Revision comparison data
Content starts
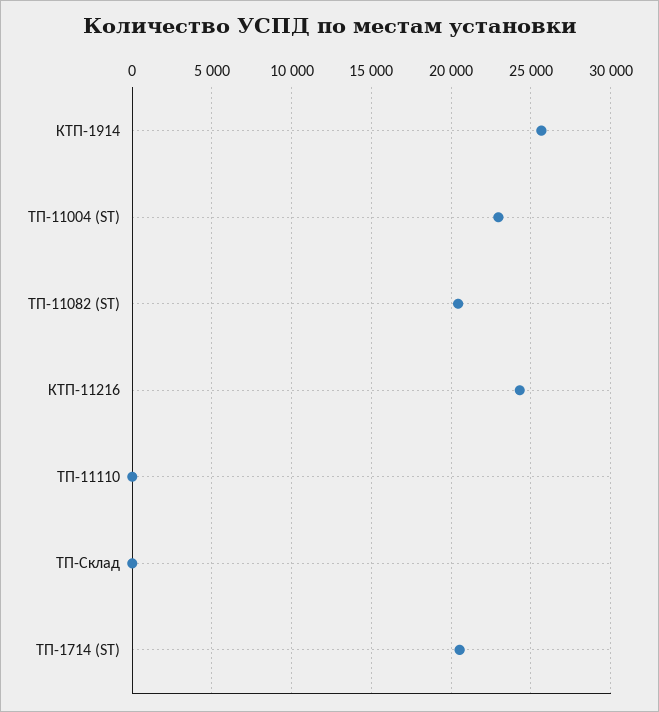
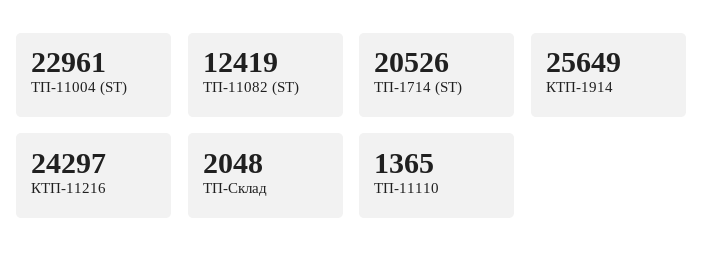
  {
    "КТП-1914": 25649,
    "ТП-11004 (ST)": 22961,
-   "ТП-11082 (ST)": 20500,
+   "ТП-11082 (ST)": 12419,
    "КТП-11216": 24297,
-   "ТП-11110": 0,
+   "ТП-11110": 1365,
-   "ТП-Склад": 0,
+   "ТП-Склад": 2048,
    "ТП-1714 (ST)": 20526
  }

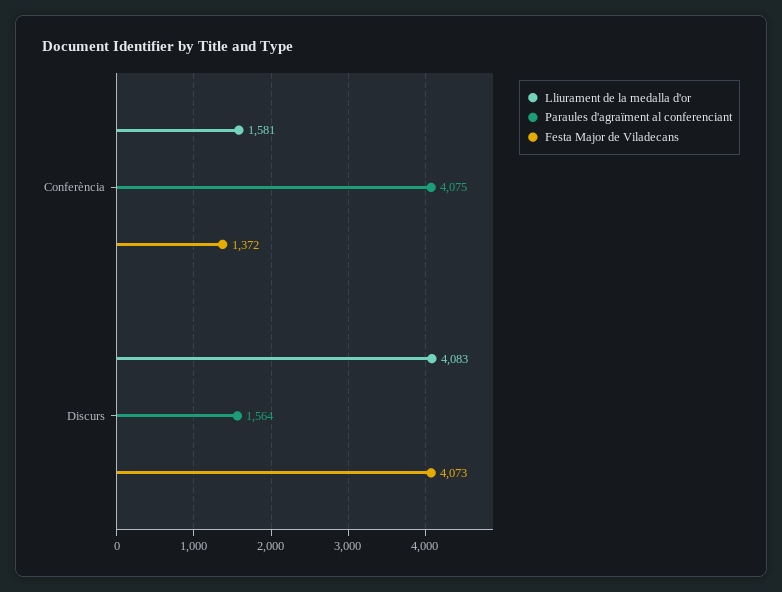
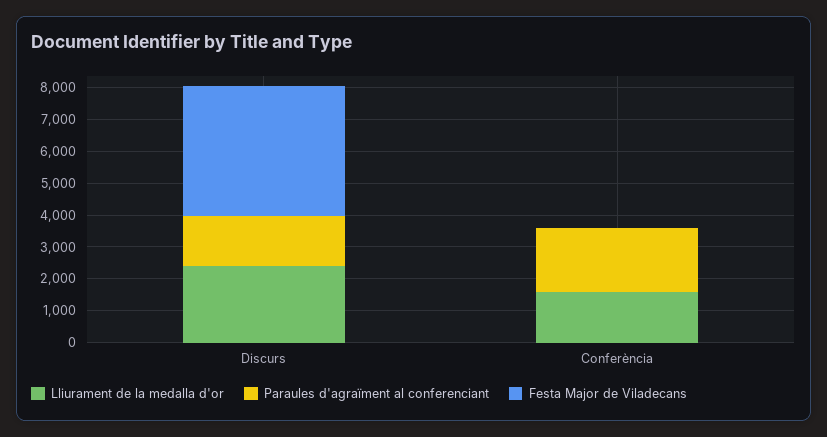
  {
    "Lliurament de la medalla d'or": {
      "Conferència": 1581,
-     "Discurs": 4083
+     "Discurs": 2500
    },
    "Paraules d'agraïment al conferenciant": {
-     "Conferència": 4075,
+     "Conferència": 2000,
      "Discurs": 1564
    },
    "Festa Major de Viladecans": {
-     "Conferència": 1372,
+     "Conferència": 0,
      "Discurs": 4073
    }
  }

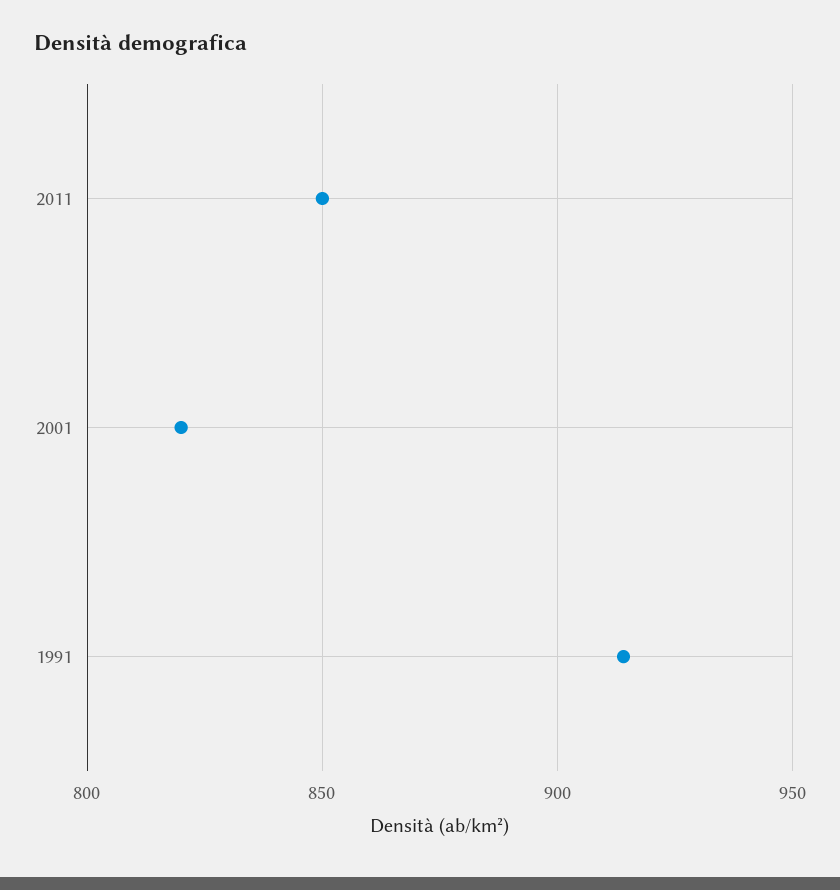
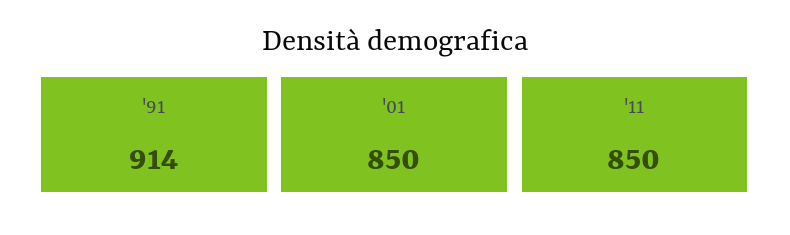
  {
    "2011": 850,
-   "2001": 820,
+   "2001": 850,
    "1991": 914
  }

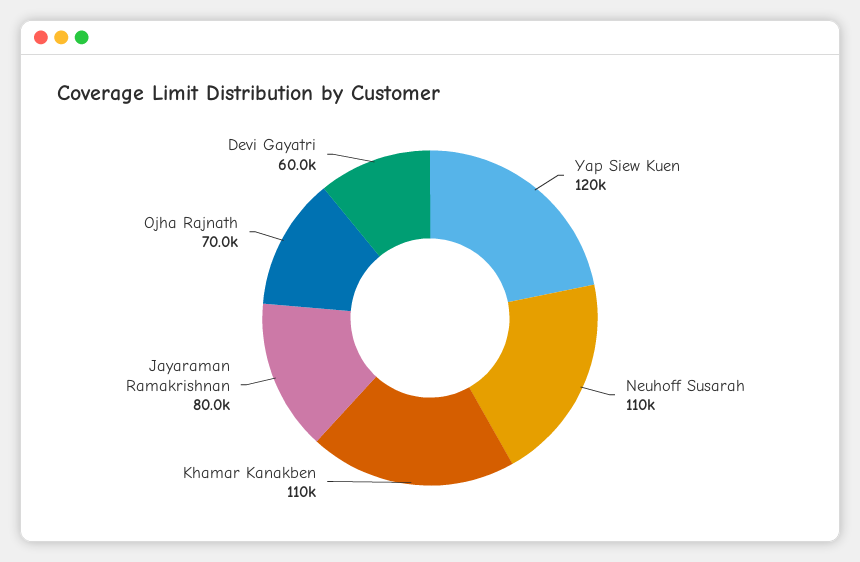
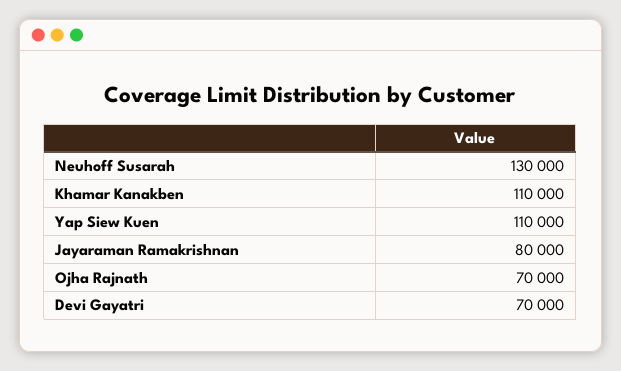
  {
-   "Yap Siew Kuen": 120000,
+   "Yap Siew Kuen": 110000,
-   "Neuhoff Susarah": 110000,
+   "Neuhoff Susarah": 130000,
    "Khamar Kanakben": 110000,
    "Jayaraman Ramakrishnan": 80000,
    "Ojha Rajnath": 70000,
-   "Devi Gayatri": 60000
+   "Devi Gayatri": 70000
  }

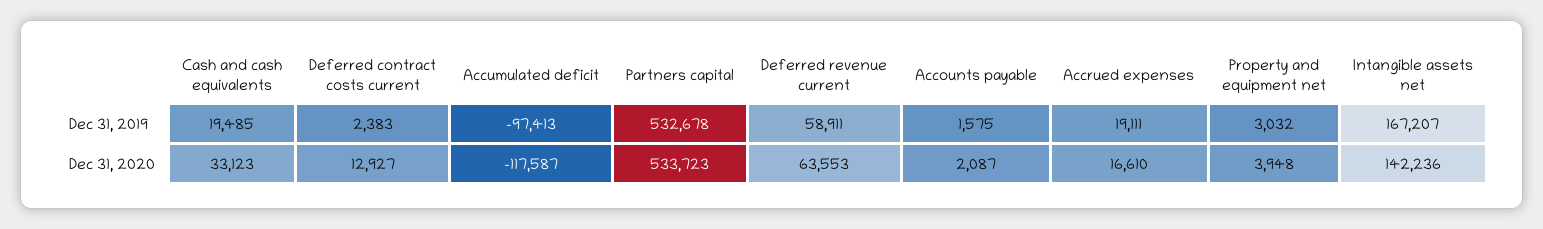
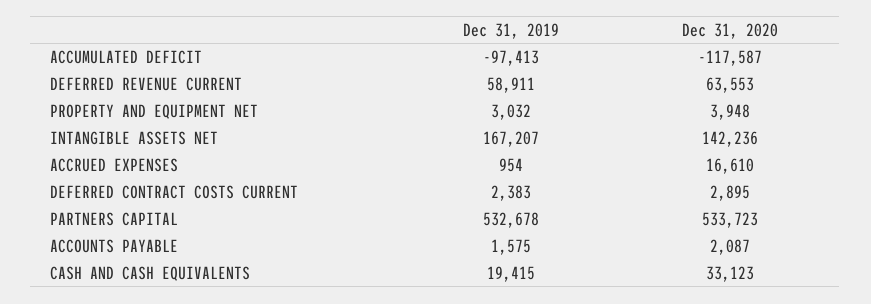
  {
    "Cash and cash equivalents": {
-     "Dec 31, 2019": 19485,
+     "Dec 31, 2019": 19415,
      "Dec 31, 2020": 33123
    },
    "Deferred contract costs current": {
      "Dec 31, 2019": 2383,
-     "Dec 31, 2020": 12927
+     "Dec 31, 2020": 2895
    },
    "Accumulated deficit": {
      "Dec 31, 2019": -97413,
      "Dec 31, 2020": -117587
    },
    "Partners capital": {
      "Dec 31, 2019": 532678,
      "Dec 31, 2020": 533723
    },
    "Deferred revenue current": {
      "Dec 31, 2019": 58911,
      "Dec 31, 2020": 63553
    },
    "Accounts payable": {
      "Dec 31, 2019": 1575,
      "Dec 31, 2020": 2087
    },
    "Accrued expenses": {
-     "Dec 31, 2019": 19111,
+     "Dec 31, 2019": 954,
      "Dec 31, 2020": 16610
    },
    "Property and equipment net": {
      "Dec 31, 2019": 3032,
      "Dec 31, 2020": 3948
    },
    "Intangible assets net": {
      "Dec 31, 2019": 167207,
      "Dec 31, 2020": 142236
    }
  }

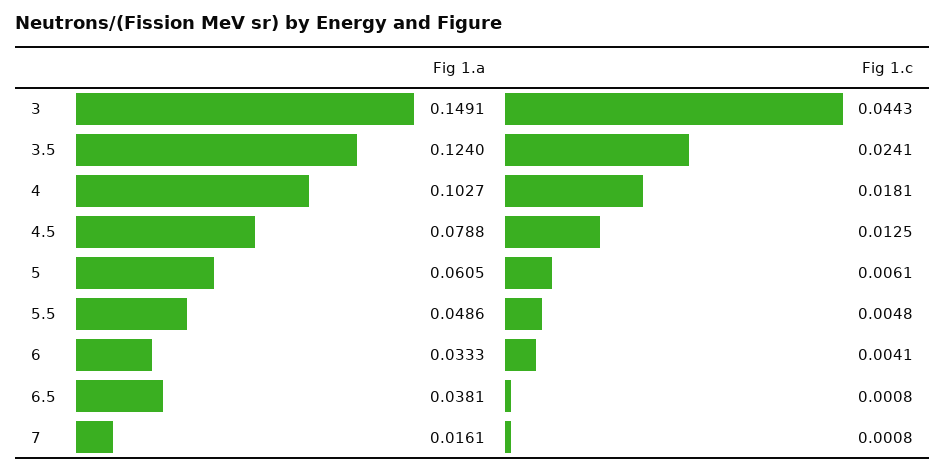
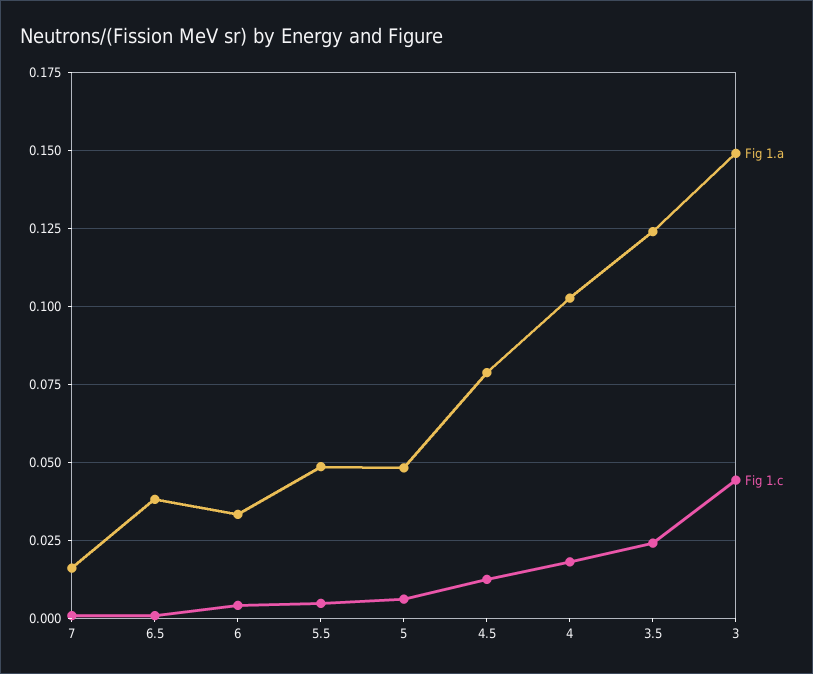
  {
    "Fig 1.a": {
      "3": 0.1491,
      "3.5": 0.124,
      "4": 0.1027,
      "4.5": 0.0788,
-     "5": 0.0605,
+     "5": 0.0475,
      "5.5": 0.0486,
      "6": 0.0333,
      "6.5": 0.0381,
      "7": 0.0161
    },
    "Fig 1.c": {
      "3": 0.0443,
      "3.5": 0.0241,
      "4": 0.0181,
      "4.5": 0.0125,
      "5": 0.0061,
      "5.5": 0.0048,
      "6": 0.0041,
      "6.5": 0.0008,
      "7": 0.0008
    }
  }

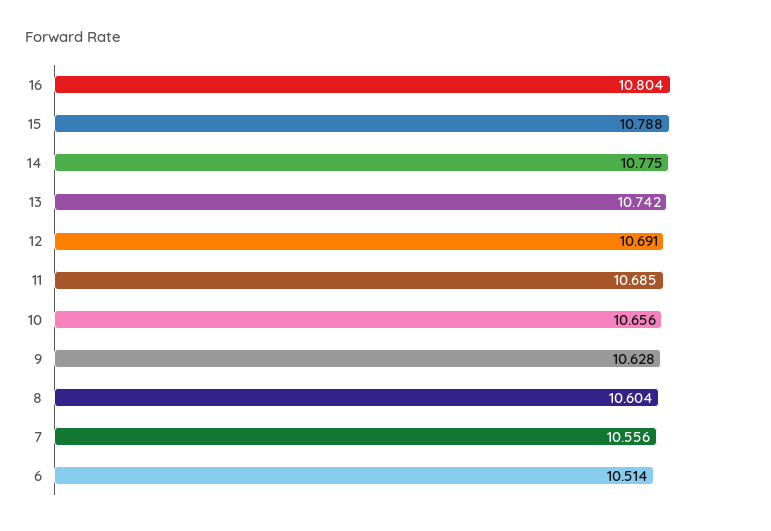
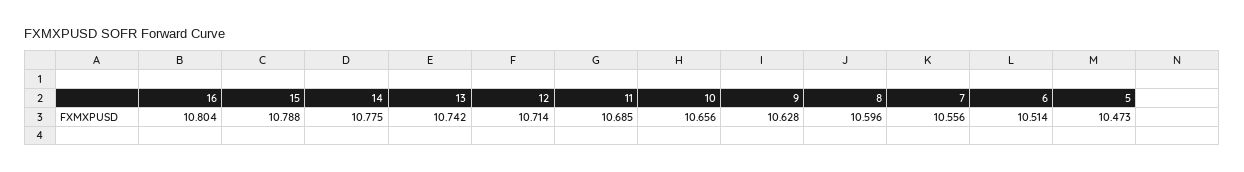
  {
    "16": 10.804,
    "15": 10.788,
    "14": 10.775,
    "13": 10.742,
-   "12": 10.691,
+   "12": 10.714,
    "11": 10.685,
    "10": 10.656,
    "9": 10.628,
-   "8": 10.604,
+   "8": 10.596,
    "7": 10.556,
-   "6": 10.514
+   "6": 10.514,
+   "5": 10.473
  }

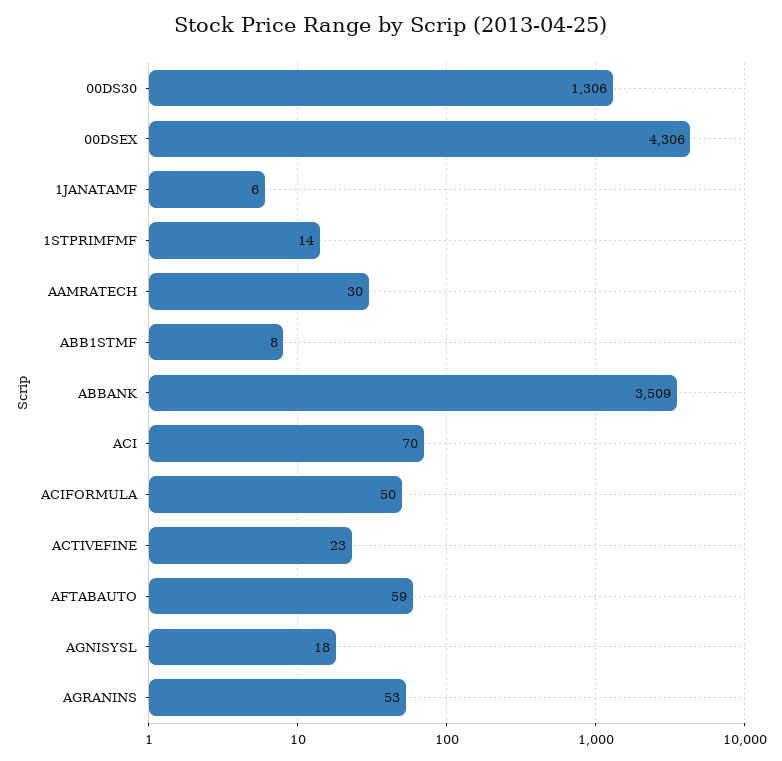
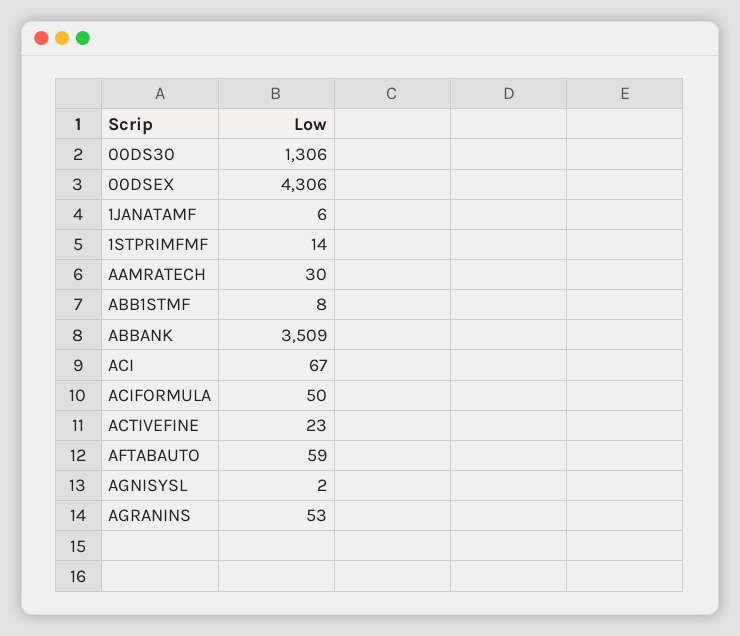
  {
    "00DS30": 1306,
    "00DSEX": 4306,
    "1JANATAMF": 6,
    "1STPRIMFMF": 14,
    "AAMRATECH": 30,
    "ABB1STMF": 8,
    "ABBANK": 3509,
-   "ACI": 70,
+   "ACI": 67,
    "ACIFORMULA": 50,
    "ACTIVEFINE": 23,
    "AFTABAUTO": 59,
-   "AGNISYSL": 18,
+   "AGNISYSL": 2,
    "AGRANINS": 53
  }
Content ends
What you will do - Set down every entry exactly as it appears, but skip the pictures.

Answer box -
  {
    "КТП-1914": 25649,
    "ТП-11004 (ST)": 22961,
-   "ТП-11082 (ST)": 20500,
+   "ТП-11082 (ST)": 12419,
    "КТП-11216": 24297,
-   "ТП-11110": 0,
+   "ТП-11110": 1365,
-   "ТП-Склад": 0,
+   "ТП-Склад": 2048,
    "ТП-1714 (ST)": 20526
  }

  {
    "Lliurament de la medalla d'or": {
      "Conferència": 1581,
-     "Discurs": 4083
+     "Discurs": 2500
    },
    "Paraules d'agraïment al conferenciant": {
-     "Conferència": 4075,
+     "Conferència": 2000,
      "Discurs": 1564
    },
    "Festa Major de Viladecans": {
-     "Conferència": 1372,
+     "Conferència": 0,
      "Discurs": 4073
    }
  }

  {
    "2011": 850,
-   "2001": 820,
+   "2001": 850,
    "1991": 914
  }

  {
-   "Yap Siew Kuen": 120000,
+   "Yap Siew Kuen": 110000,
-   "Neuhoff Susarah": 110000,
+   "Neuhoff Susarah": 130000,
    "Khamar Kanakben": 110000,
    "Jayaraman Ramakrishnan": 80000,
    "Ojha Rajnath": 70000,
-   "Devi Gayatri": 60000
+   "Devi Gayatri": 70000
  }

  {
    "Cash and cash equivalents": {
-     "Dec 31, 2019": 19485,
+     "Dec 31, 2019": 19415,
      "Dec 31, 2020": 33123
    },
    "Deferred contract costs current": {
      "Dec 31, 2019": 2383,
-     "Dec 31, 2020": 12927
+     "Dec 31, 2020": 2895
    },
    "Accumulated deficit": {
      "Dec 31, 2019": -97413,
      "Dec 31, 2020": -117587
    },
    "Partners capital": {
      "Dec 31, 2019": 532678,
      "Dec 31, 2020": 533723
    },
    "Deferred revenue current": {
      "Dec 31, 2019": 58911,
      "Dec 31, 2020": 63553
    },
    "Accounts payable": {
      "Dec 31, 2019": 1575,
      "Dec 31, 2020": 2087
    },
    "Accrued expenses": {
-     "Dec 31, 2019": 19111,
+     "Dec 31, 2019": 954,
      "Dec 31, 2020": 16610
    },
    "Property and equipment net": {
      "Dec 31, 2019": 3032,
      "Dec 31, 2020": 3948
    },
    "Intangible assets net": {
      "Dec 31, 2019": 167207,
      "Dec 31, 2020": 142236
    }
  }

  {
    "Fig 1.a": {
      "3": 0.1491,
      "3.5": 0.124,
      "4": 0.1027,
      "4.5": 0.0788,
-     "5": 0.0605,
+     "5": 0.0475,
      "5.5": 0.0486,
      "6": 0.0333,
      "6.5": 0.0381,
      "7": 0.0161
    },
    "Fig 1.c": {
      "3": 0.0443,
      "3.5": 0.0241,
      "4": 0.0181,
      "4.5": 0.0125,
      "5": 0.0061,
      "5.5": 0.0048,
      "6": 0.0041,
      "6.5": 0.0008,
      "7": 0.0008
    }
  }

  {
    "16": 10.804,
    "15": 10.788,
    "14": 10.775,
    "13": 10.742,
-   "12": 10.691,
+   "12": 10.714,
    "11": 10.685,
    "10": 10.656,
    "9": 10.628,
-   "8": 10.604,
+   "8": 10.596,
    "7": 10.556,
-   "6": 10.514
+   "6": 10.514,
+   "5": 10.473
  }

  {
    "00DS30": 1306,
    "00DSEX": 4306,
    "1JANATAMF": 6,
    "1STPRIMFMF": 14,
    "AAMRATECH": 30,
    "ABB1STMF": 8,
    "ABBANK": 3509,
-   "ACI": 70,
+   "ACI": 67,
    "ACIFORMULA": 50,
    "ACTIVEFINE": 23,
    "AFTABAUTO": 59,
-   "AGNISYSL": 18,
+   "AGNISYSL": 2,
    "AGRANINS": 53
  }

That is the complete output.